Electronic design automation data:
···

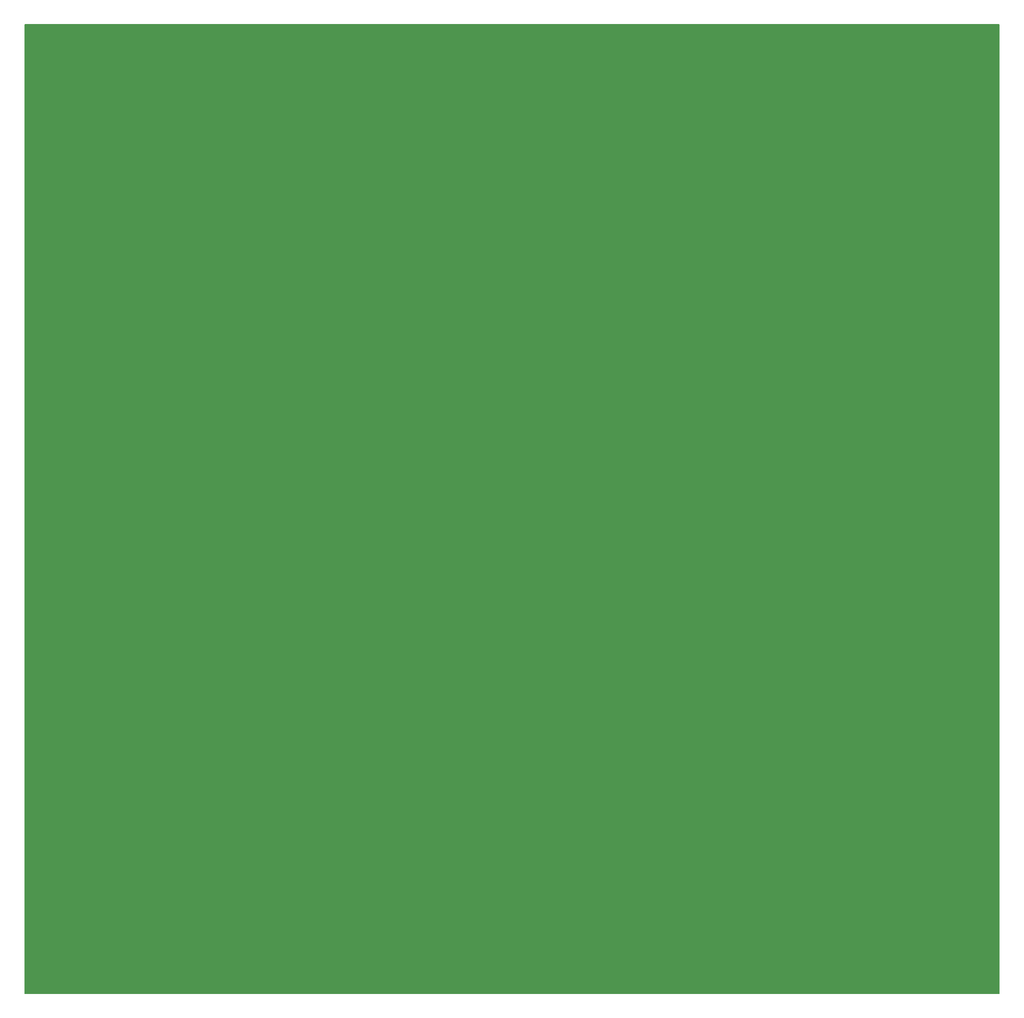
<source format=gbr>
%TF.GenerationSoftware,KiCad,Pcbnew,7.0.9*%
%TF.CreationDate,2024-08-20T19:33:21-06:00*%
%TF.ProjectId,4K layer,344b206c-6179-4657-922e-6b696361645f,rev?*%
%TF.SameCoordinates,Original*%
%TF.FileFunction,Soldermask,Bot*%
%TF.FilePolarity,Negative*%
%FSLAX46Y46*%
G04 Gerber Fmt 4.6, Leading zero omitted, Abs format (unit mm)*
G04 Created by KiCad (PCBNEW 7.0.9) date 2024-08-20 19:33:21*
%MOMM*%
%LPD*%
G01*
G04 APERTURE LIST*
%ADD10C,0.150000*%
%ADD11C,3.450000*%
G04 APERTURE END LIST*
D10*
X-25000000Y17000000D02*
X157000000Y17000000D01*
X157000000Y-164000000D01*
X-25000000Y-164000000D01*
X-25000000Y17000000D01*
G36*
X-25000000Y17000000D02*
G01*
X157000000Y17000000D01*
X157000000Y-164000000D01*
X-25000000Y-164000000D01*
X-25000000Y17000000D01*
G37*
D11*
%TO.C,H4*%
X33379935Y-35607822D03*
%TD*%
%TO.C,H1*%
X101439805Y-35607822D03*
%TD*%
%TO.C,H3*%
X101439805Y-108823467D03*
%TD*%
%TO.C,H2*%
X33379935Y-108823467D03*
%TD*%
M02*

</source>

···

▶ [To-do item]: Count the lines in the records above that contain the word "LIST", and give only the number.

▶ [Exercise result]: 2